Researcher for the Centre for the History of Defence Electronics, exploring methods of methodologies for using oral histories in storytelling and interpretation.
Founding director of Marton House plc, leading UK learning and development consultancy with oversight of e-learning and the creation of our core learning technologies around mobile, performance management, assessment and management information. Worked on the strategy, design and implementation of mobile learning, social learning and blended learning solutions with many major organisations including Allianz, HSBC, RIM, Bank of America Merrill Lynch, Cigna and TK Maxx.
Design and delivery of sales academies for Allianz, HSBC, RBS and Barclays. Active blogger and thought leader in the fields of learning design with a focus on learning methodology and technology and how to create engagement with learners.
Exploring the World of Social Learning: A Practical Guide
We used to live in two worlds: the workplace, a formal and restricted environment, and the social world, which was unrestricted and expressive. These spaces were largely separate. But no more.
There is no longer a formal and social divide, and instead we inhabit a grey space where we answer office emails from the bath and use Face book in meetings. That photograph of the holiday in Ibiza will haunt you in your next job interview and the post about how much you hate your boss has just gone global thanks to a misjudged retweet.

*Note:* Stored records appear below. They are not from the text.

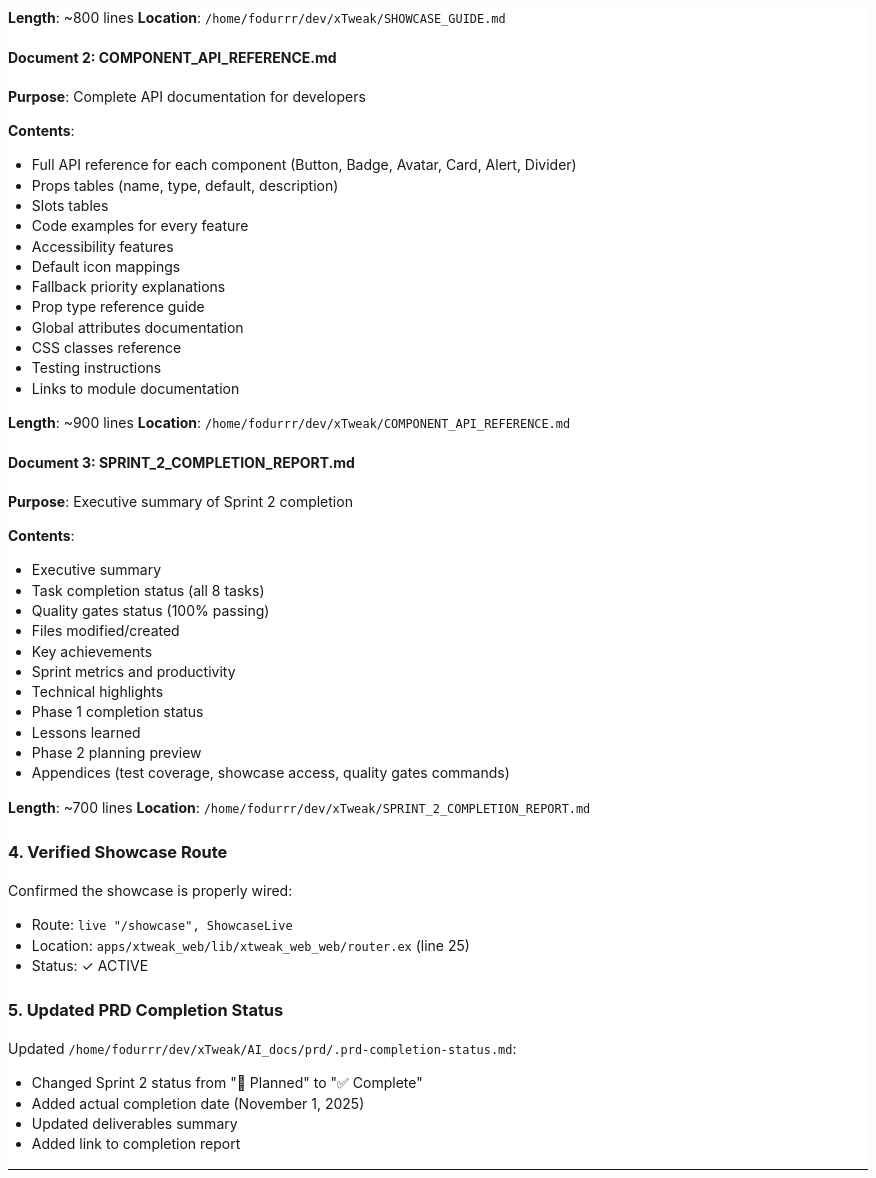 **Length**: ~800 lines
**Location**: `/home/fodurrr/dev/xTweak/SHOWCASE_GUIDE.md`

#### Document 2: COMPONENT_API_REFERENCE.md
**Purpose**: Complete API documentation for developers

**Contents**:
- Full API reference for each component (Button, Badge, Avatar, Card, Alert, Divider)
- Props tables (name, type, default, description)
- Slots tables
- Code examples for every feature
- Accessibility features
- Default icon mappings
- Fallback priority explanations
- Prop type reference guide
- Global attributes documentation
- CSS classes reference
- Testing instructions
- Links to module documentation

**Length**: ~900 lines
**Location**: `/home/fodurrr/dev/xTweak/COMPONENT_API_REFERENCE.md`

#### Document 3: SPRINT_2_COMPLETION_REPORT.md
**Purpose**: Executive summary of Sprint 2 completion

**Contents**:
- Executive summary
- Task completion status (all 8 tasks)
- Quality gates status (100% passing)
- Files modified/created
- Key achievements
- Sprint metrics and productivity
- Technical highlights
- Phase 1 completion status
- Lessons learned
- Phase 2 planning preview
- Appendices (test coverage, showcase access, quality gates commands)

**Length**: ~700 lines
**Location**: `/home/fodurrr/dev/xTweak/SPRINT_2_COMPLETION_REPORT.md`

### 4. Verified Showcase Route

Confirmed the showcase is properly wired:
- Route: `live "/showcase", ShowcaseLive`
- Location: `apps/xtweak_web/lib/xtweak_web_web/router.ex` (line 25)
- Status: ✓ ACTIVE

### 5. Updated PRD Completion Status

Updated `/home/fodurrr/dev/xTweak/AI_docs/prd/.prd-completion-status.md`:
- Changed Sprint 2 status from "🚧 Planned" to "✅ Complete"
- Added actual completion date (November 1, 2025)
- Updated deliverables summary
- Added link to completion report

---
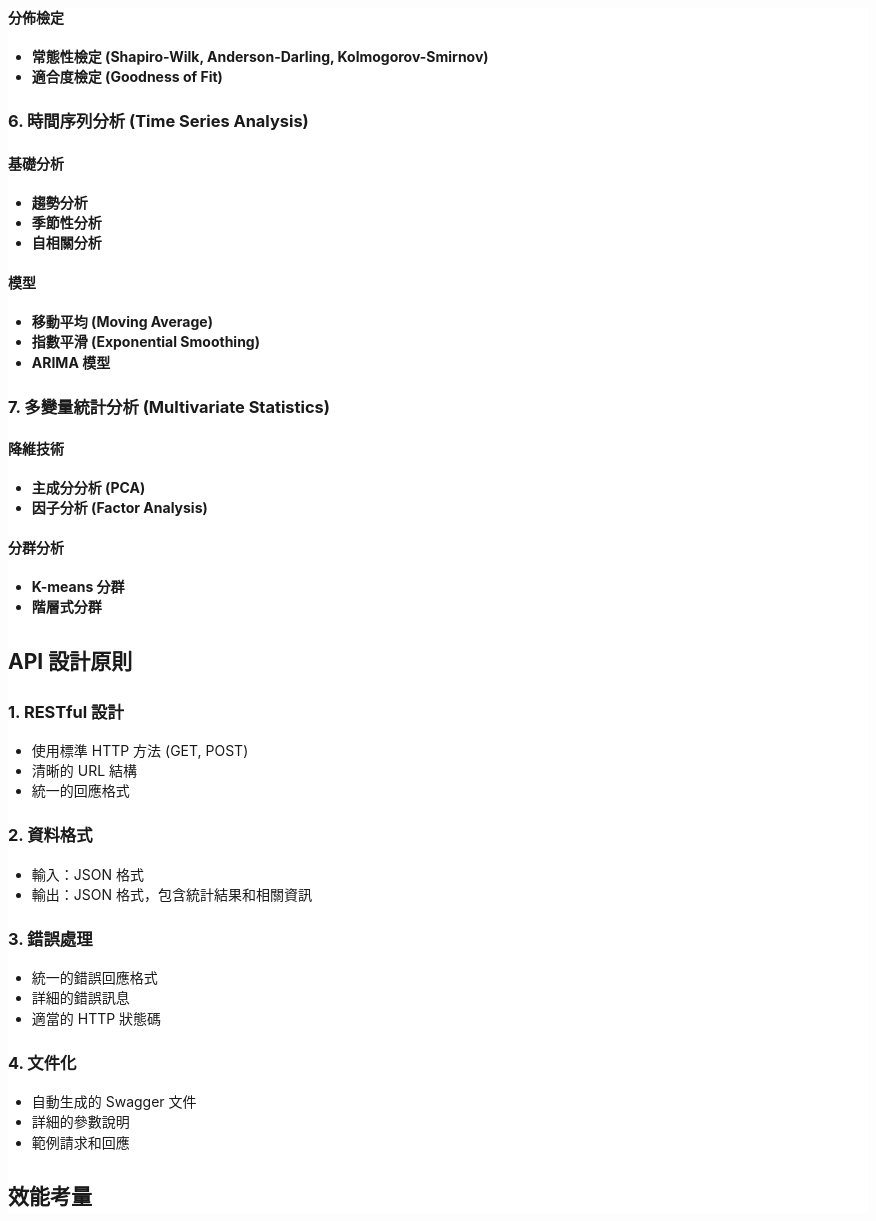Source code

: #### 分佈檢定
- **常態性檢定 (Shapiro-Wilk, Anderson-Darling, Kolmogorov-Smirnov)**
- **適合度檢定 (Goodness of Fit)**

### 6. 時間序列分析 (Time Series Analysis)

#### 基礎分析
- **趨勢分析**
- **季節性分析**
- **自相關分析**

#### 模型
- **移動平均 (Moving Average)**
- **指數平滑 (Exponential Smoothing)**
- **ARIMA 模型**

### 7. 多變量統計分析 (Multivariate Statistics)

#### 降維技術
- **主成分分析 (PCA)**
- **因子分析 (Factor Analysis)**

#### 分群分析
- **K-means 分群**
- **階層式分群**

## API 設計原則

### 1. RESTful 設計
- 使用標準 HTTP 方法 (GET, POST)
- 清晰的 URL 結構
- 統一的回應格式

### 2. 資料格式
- 輸入：JSON 格式
- 輸出：JSON 格式，包含統計結果和相關資訊

### 3. 錯誤處理
- 統一的錯誤回應格式
- 詳細的錯誤訊息
- 適當的 HTTP 狀態碼

### 4. 文件化
- 自動生成的 Swagger 文件
- 詳細的參數說明
- 範例請求和回應

## 效能考量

But what does social mean for learning? It’s an incredible opportunity to engage, but with great potential to get it wrong, and the technology alone will not guarantee success.
As mobile technology allows us to remain fully engaged in our communities wherever we are, as well as supporting the emergence of spontaneously emergent communities based on location or expertise, we need to understand both social and technological dynamics.
With underlying theory and practical examples, this session is suited for anyone who is curious about the social age of learning.